[Start of section]
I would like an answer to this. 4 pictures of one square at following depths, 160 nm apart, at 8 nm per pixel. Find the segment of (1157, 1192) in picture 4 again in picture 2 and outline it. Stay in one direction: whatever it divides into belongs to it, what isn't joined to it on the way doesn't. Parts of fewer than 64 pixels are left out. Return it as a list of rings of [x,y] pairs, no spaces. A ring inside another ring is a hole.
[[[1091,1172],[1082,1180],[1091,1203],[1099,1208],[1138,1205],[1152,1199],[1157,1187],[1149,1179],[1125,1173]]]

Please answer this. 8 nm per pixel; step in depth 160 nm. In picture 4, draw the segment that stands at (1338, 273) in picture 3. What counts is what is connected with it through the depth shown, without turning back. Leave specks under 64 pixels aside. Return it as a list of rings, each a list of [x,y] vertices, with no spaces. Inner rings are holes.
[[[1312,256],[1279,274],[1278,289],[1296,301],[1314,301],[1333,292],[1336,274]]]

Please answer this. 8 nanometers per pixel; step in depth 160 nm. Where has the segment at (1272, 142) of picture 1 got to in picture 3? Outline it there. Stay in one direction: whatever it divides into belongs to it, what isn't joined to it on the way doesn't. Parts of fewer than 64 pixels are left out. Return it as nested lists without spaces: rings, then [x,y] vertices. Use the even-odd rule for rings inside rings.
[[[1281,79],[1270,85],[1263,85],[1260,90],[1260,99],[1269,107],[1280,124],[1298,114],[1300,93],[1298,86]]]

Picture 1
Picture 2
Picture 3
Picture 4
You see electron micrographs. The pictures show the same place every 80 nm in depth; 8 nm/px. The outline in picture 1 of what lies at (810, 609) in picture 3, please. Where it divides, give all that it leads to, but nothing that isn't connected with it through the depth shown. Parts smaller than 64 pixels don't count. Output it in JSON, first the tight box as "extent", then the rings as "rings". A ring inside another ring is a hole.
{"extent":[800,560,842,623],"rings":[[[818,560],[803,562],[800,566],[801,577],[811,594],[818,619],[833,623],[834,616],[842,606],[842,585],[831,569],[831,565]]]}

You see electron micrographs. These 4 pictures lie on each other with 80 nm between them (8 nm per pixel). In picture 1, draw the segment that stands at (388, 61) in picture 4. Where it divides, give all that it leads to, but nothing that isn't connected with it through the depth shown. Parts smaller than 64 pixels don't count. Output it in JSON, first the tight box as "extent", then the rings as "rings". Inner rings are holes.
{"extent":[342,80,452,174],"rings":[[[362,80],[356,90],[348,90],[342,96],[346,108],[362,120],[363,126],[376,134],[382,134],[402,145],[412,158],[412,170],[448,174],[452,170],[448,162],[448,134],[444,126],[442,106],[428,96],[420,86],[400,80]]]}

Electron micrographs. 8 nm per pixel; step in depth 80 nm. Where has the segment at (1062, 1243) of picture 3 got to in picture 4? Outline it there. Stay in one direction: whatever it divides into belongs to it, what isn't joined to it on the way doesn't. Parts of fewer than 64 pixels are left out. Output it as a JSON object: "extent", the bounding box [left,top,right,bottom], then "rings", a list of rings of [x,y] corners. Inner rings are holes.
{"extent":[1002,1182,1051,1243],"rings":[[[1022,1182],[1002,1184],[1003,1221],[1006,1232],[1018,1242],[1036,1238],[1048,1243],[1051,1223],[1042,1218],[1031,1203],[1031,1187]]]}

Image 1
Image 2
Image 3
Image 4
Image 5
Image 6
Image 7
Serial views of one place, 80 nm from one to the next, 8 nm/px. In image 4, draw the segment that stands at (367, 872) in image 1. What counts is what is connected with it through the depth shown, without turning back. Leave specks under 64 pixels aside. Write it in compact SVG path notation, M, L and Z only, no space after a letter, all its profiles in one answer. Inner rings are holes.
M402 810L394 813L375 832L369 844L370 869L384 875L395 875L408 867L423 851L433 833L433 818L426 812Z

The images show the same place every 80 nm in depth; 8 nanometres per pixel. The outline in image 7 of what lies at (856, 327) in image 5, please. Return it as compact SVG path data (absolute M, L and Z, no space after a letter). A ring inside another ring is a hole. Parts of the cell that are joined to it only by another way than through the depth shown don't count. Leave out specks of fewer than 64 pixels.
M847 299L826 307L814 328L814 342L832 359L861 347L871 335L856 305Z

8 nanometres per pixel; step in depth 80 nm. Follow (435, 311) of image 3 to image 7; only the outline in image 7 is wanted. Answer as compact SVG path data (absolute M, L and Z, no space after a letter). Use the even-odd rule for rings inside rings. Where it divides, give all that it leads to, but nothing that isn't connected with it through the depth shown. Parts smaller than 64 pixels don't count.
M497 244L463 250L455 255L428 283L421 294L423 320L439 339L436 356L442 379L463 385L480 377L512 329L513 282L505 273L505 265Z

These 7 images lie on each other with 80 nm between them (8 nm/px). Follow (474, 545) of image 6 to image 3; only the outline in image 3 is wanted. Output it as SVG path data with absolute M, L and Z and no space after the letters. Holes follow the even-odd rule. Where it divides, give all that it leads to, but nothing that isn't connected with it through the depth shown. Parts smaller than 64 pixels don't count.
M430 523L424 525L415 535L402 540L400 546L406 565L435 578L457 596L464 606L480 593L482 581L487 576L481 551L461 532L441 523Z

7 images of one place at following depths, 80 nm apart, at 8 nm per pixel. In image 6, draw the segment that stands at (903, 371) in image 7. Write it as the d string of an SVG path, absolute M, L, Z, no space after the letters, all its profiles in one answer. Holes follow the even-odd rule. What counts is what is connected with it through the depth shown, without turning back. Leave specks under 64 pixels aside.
[End of section]
§ **Your goal**
Write each entry out again. Do not change a word.

§ **Solution to the exercise**
I would like an answer to this. 4 pictures of one square at following depths, 160 nm apart, at 8 nm per pixel. Find the segment of (1157, 1192) in picture 4 again in picture 2 and outline it. Stay in one direction: whatever it divides into belongs to it, what isn't joined to it on the way doesn't. Parts of fewer than 64 pixels are left out. Return it as a list of rings of [x,y] pairs, no spaces. A ring inside another ring is a hole.
[[[1091,1172],[1082,1180],[1091,1203],[1099,1208],[1138,1205],[1152,1199],[1157,1187],[1149,1179],[1125,1173]]]

Please answer this. 8 nm per pixel; step in depth 160 nm. In picture 4, draw the segment that stands at (1338, 273) in picture 3. What counts is what is connected with it through the depth shown, without turning back. Leave specks under 64 pixels aside. Return it as a list of rings, each a list of [x,y] vertices, with no spaces. Inner rings are holes.
[[[1312,256],[1279,274],[1278,289],[1296,301],[1314,301],[1333,292],[1336,274]]]

Please answer this. 8 nanometers per pixel; step in depth 160 nm. Where has the segment at (1272, 142) of picture 1 got to in picture 3? Outline it there. Stay in one direction: whatever it divides into belongs to it, what isn't joined to it on the way doesn't. Parts of fewer than 64 pixels are left out. Return it as nested lists without spaces: rings, then [x,y] vertices. Use the even-odd rule for rings inside rings.
[[[1281,79],[1270,85],[1263,85],[1260,90],[1260,99],[1269,107],[1280,124],[1298,114],[1300,93],[1298,86]]]

Picture 1
Picture 2
Picture 3
Picture 4
You see electron micrographs. The pictures show the same place every 80 nm in depth; 8 nm/px. The outline in picture 1 of what lies at (810, 609) in picture 3, please. Where it divides, give all that it leads to, but nothing that isn't connected with it through the depth shown. Parts smaller than 64 pixels don't count. Output it in JSON, first the tight box as "extent", then the rings as "rings". A ring inside another ring is a hole.
{"extent":[800,560,842,623],"rings":[[[818,560],[803,562],[800,566],[801,577],[811,594],[818,619],[833,623],[834,616],[842,606],[842,585],[831,569],[831,565]]]}

You see electron micrographs. These 4 pictures lie on each other with 80 nm between them (8 nm per pixel). In picture 1, draw the segment that stands at (388, 61) in picture 4. Where it divides, give all that it leads to, but nothing that isn't connected with it through the depth shown. Parts smaller than 64 pixels don't count. Output it in JSON, first the tight box as "extent", then the rings as "rings". Inner rings are holes.
{"extent":[342,80,452,174],"rings":[[[362,80],[356,90],[348,90],[342,96],[346,108],[362,120],[363,126],[376,134],[382,134],[402,145],[412,158],[412,170],[448,174],[452,170],[448,162],[448,134],[444,126],[442,106],[428,96],[420,86],[400,80]]]}

Electron micrographs. 8 nm per pixel; step in depth 80 nm. Where has the segment at (1062, 1243) of picture 3 got to in picture 4? Outline it there. Stay in one direction: whatever it divides into belongs to it, what isn't joined to it on the way doesn't. Parts of fewer than 64 pixels are left out. Output it as a JSON object: "extent", the bounding box [left,top,right,bottom], then "rings", a list of rings of [x,y] corners. Inner rings are holes.
{"extent":[1002,1182,1051,1243],"rings":[[[1022,1182],[1002,1184],[1003,1221],[1006,1232],[1018,1242],[1036,1238],[1048,1243],[1051,1223],[1042,1218],[1031,1203],[1031,1187]]]}

Image 1
Image 2
Image 3
Image 4
Image 5
Image 6
Image 7
Serial views of one place, 80 nm from one to the next, 8 nm/px. In image 4, draw the segment that stands at (367, 872) in image 1. What counts is what is connected with it through the depth shown, without turning back. Leave specks under 64 pixels aside. Write it in compact SVG path notation, M, L and Z only, no space after a letter, all its profiles in one answer. Inner rings are holes.
M402 810L394 813L375 832L369 844L370 869L384 875L395 875L408 867L423 851L433 833L433 818L426 812Z

The images show the same place every 80 nm in depth; 8 nanometres per pixel. The outline in image 7 of what lies at (856, 327) in image 5, please. Return it as compact SVG path data (absolute M, L and Z, no space after a letter). A ring inside another ring is a hole. Parts of the cell that are joined to it only by another way than through the depth shown don't count. Leave out specks of fewer than 64 pixels.
M847 299L826 307L814 328L814 342L832 359L861 347L871 335L856 305Z

8 nanometres per pixel; step in depth 80 nm. Follow (435, 311) of image 3 to image 7; only the outline in image 7 is wanted. Answer as compact SVG path data (absolute M, L and Z, no space after a letter). Use the even-odd rule for rings inside rings. Where it divides, give all that it leads to, but nothing that isn't connected with it through the depth shown. Parts smaller than 64 pixels don't count.
M497 244L463 250L455 255L428 283L421 294L423 320L439 339L436 356L442 379L463 385L480 377L512 329L513 282L505 273L505 265Z

These 7 images lie on each other with 80 nm between them (8 nm/px). Follow (474, 545) of image 6 to image 3; only the outline in image 3 is wanted. Output it as SVG path data with absolute M, L and Z and no space after the letters. Holes follow the even-odd rule. Where it divides, give all that it leads to, but nothing that isn't connected with it through the depth shown. Parts smaller than 64 pixels don't count.
M430 523L424 525L415 535L402 540L400 546L406 565L435 578L457 596L464 606L480 593L482 581L487 576L481 551L461 532L441 523Z

7 images of one place at following depths, 80 nm apart, at 8 nm per pixel. In image 6, draw the segment that stands at (903, 371) in image 7. Write it as the d string of an SVG path, absolute M, L, Z, no space after the letters, all its profiles in one answer. Holes follow the even-odd rule. What counts is what is connected with it through the depth shown, without turning back. Leave specks under 64 pixels aside.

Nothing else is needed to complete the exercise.